The plurality opinion in Tuttle made clear that to establish municipal liability for a policy that is not itself unconstitutional, the plaintiff must introduce evidence sufficient to establish the existence of the policy; evidence showing that the city was at fault for establishing the policy; and evidence establishing that the policy was the moving force in causing the constitutional harm. A plaintiff does not carry the burden of proving these elements merely by introducing evidence concerning the particular incident at issue: "where the policy relied upon is not itself unconstitutional, considerably more proof than the single incident will be necessary in every case to establish both the requisite fault on the part of the municipality, and the causal connection between the `policy' and the constitutional deprivation." 471 U.S., at 824 (footnotes omitted). A different result would have been directly at odds with the need under § 1983 to "prevent the imposition of municipal liability under circumstances where no wrong could be ascribed to municipal decisionmakers." Id., at 821.
The Court of Appeals' analysis of "fault" in this case relies upon the kind of inference specifically rejected in Tuttle. The evidence introduced at trial showed that the city's officers were instructed in two techniques for apprehending fleeing suspects: they were told to stand in the street and put up their hands in a stopping motion; and to move up behind the vehicle while using lights and siren to signify that the suspect should pull over and stop. 777 F.2d, at 807. They were taught not to set up obstacles that completely block the road. Ibid. The Court of Appeals did not point to any evidence which would support the conclusion that these instructions deviated from accepted police practice. Instead, the court concluded that the jury could have inferred, from the chase itself, that "partial roadblocks were not an effective method of slowing down a suspect who was unwilling to stop," ibid.; that additional methods might have been successful in apprehending the fleeing vehicle; and that the failure to instruct in these additional methods constituted gross negligence on the part of the city. Ibid.
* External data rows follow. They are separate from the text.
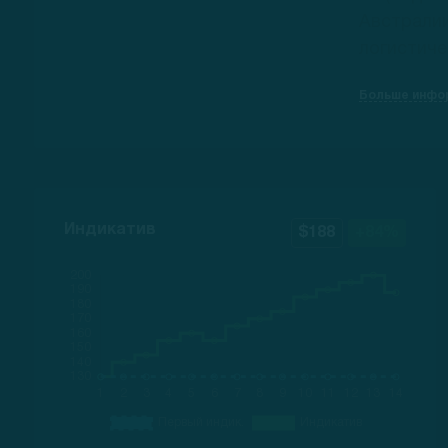
Австрали
логистиче
Больше инфо
Индикатив
$188
+84%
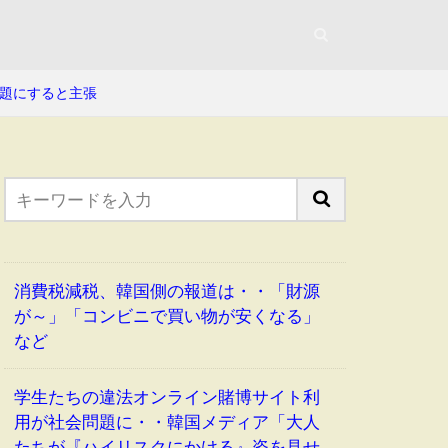
題にすると主張
消費税減税、韓国側の報道は・・「財源
が～」「コンビニで買い物が安くなる」
など
学生たちの違法オンライン賭博サイト利
用が社会問題に・・韓国メディア「大人
たちが『ハイリスクにかける』姿を見せ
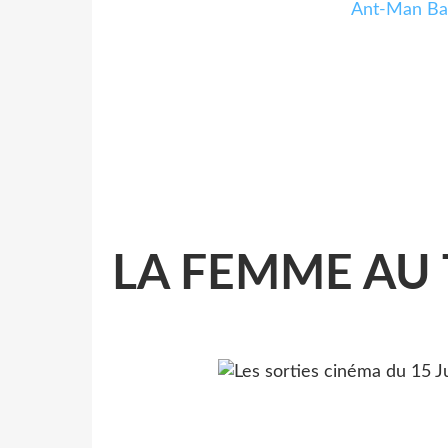
Ant-Man Ba
LA FEMME AU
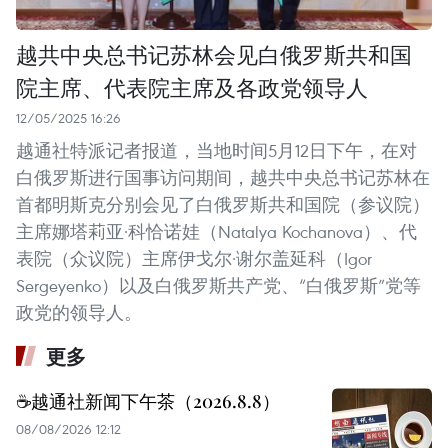
越共中央总书记苏林会见白俄罗斯共和国
院主席、代表院主席及各政党领导人
12/05/2025 16:26
越通社特派记者报道，当地时间5月12日下午，在对
白俄罗斯进行国事访问期间，越共中央总书记苏林在
首都明斯克分别会见了白俄罗斯共和国院（参议院）
主席娜塔莉亚·科恰诺娃（Natalya Kochanova）、代
表院（众议院）主席伊戈尔·谢尔盖延科（Igor
Sergeyenko）以及白俄罗斯共产党、“白俄罗斯”党等
政党的领导人。
更多
☕️越通社新闻下午茶（2026.8.8）
08/08/2026 12:12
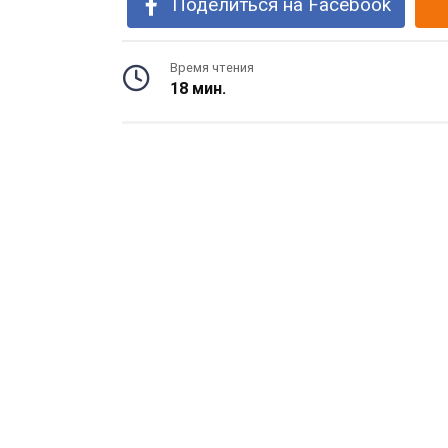
Поделиться на Facebook
Время чтения
18 мин.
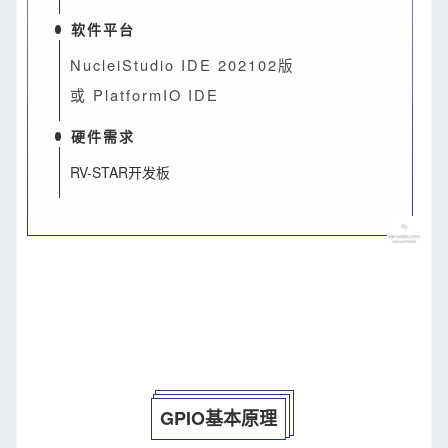
软件平台
NucleiStudio IDE 202102版
或 PlatformIO IDE
硬件需求
RV-STAR开发板
GPIO基本原理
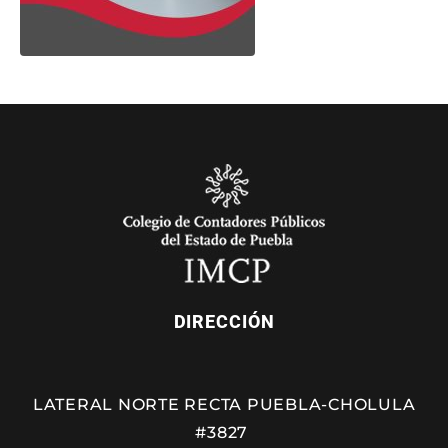
DIRECCIÓN
LATERAL NORTE RECTA PUEBLA-CHOLULA
#3827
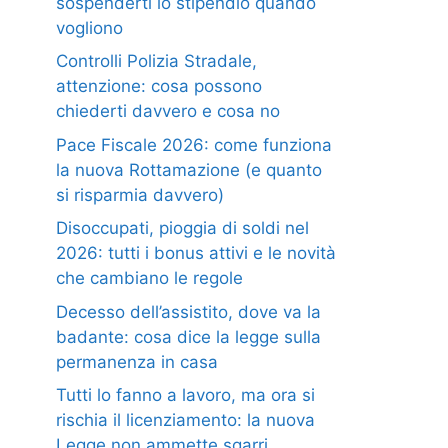
sospenderti lo stipendio quando
vogliono
Controlli Polizia Stradale,
attenzione: cosa possono
chiederti davvero e cosa no
Pace Fiscale 2026: come funziona
la nuova Rottamazione (e quanto
si risparmia davvero)
Disoccupati, pioggia di soldi nel
2026: tutti i bonus attivi e le novità
che cambiano le regole
Decesso dell’assistito, dove va la
badante: cosa dice la legge sulla
permanenza in casa
Tutti lo fanno a lavoro, ma ora si
rischia il licenziamento: la nuova
Legge non ammette sgarri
The Court of Appeals speculated that the jury might have found three alternatives to be successful in stopping fleeing vehicles: "deploying several police cars to crowd or surround Thurston's car"; "calling in reinforcements"; or using "sheer persistence" in the hope that it "might have worn Thurston down." 777 F.2d, at 807. The first method would not have been an accepted alternative to the use of deadly force. See International Association of Chiefs of Police, A Manual of Model Police Traffic Services, Policies and Procedures, Procedure 1.20, p. 91 (1986) ("[B]oxing in, heading off, ramming, or driving alongside the pursued vehicle . . . may be approved only when the use of deadly force would be authorized"). The second alternative, the use of reinforcements, in fact had been implemented by the city's police officers during the chase — 10 officers ultimately were involved in trying to stop Thurston's vehicle. The third suggestion does not appear to be different from the city's policy of following the vehicle while using lights and siren.
The chain of inferences drawn by the Court of Appeals directly conflicts with Tuttle's instruction that "considerably more proof than the single incident will be necessary in every case to establish . . . the requisite fault on the part of the municipality." 471 U.S., at 824. There was no evidence in the record, apart from the speculative inferences suggested by the Court of Appeals, from which jurors reasonably could conclude that the city's training in the apprehension of fleeing vehicles manifested recklessness or deliberate indifference. Respondent therefore failed to prove an essential element of her claim, and a directed verdict should have been entered in favor of the city. Accordingly I would reverse the Court of Appeals for the First Circuit and would remand for the entry of judgment in favor of petitioner in this case. I respectfully dissent from the Court's judgment dismissing this case as improvidently granted.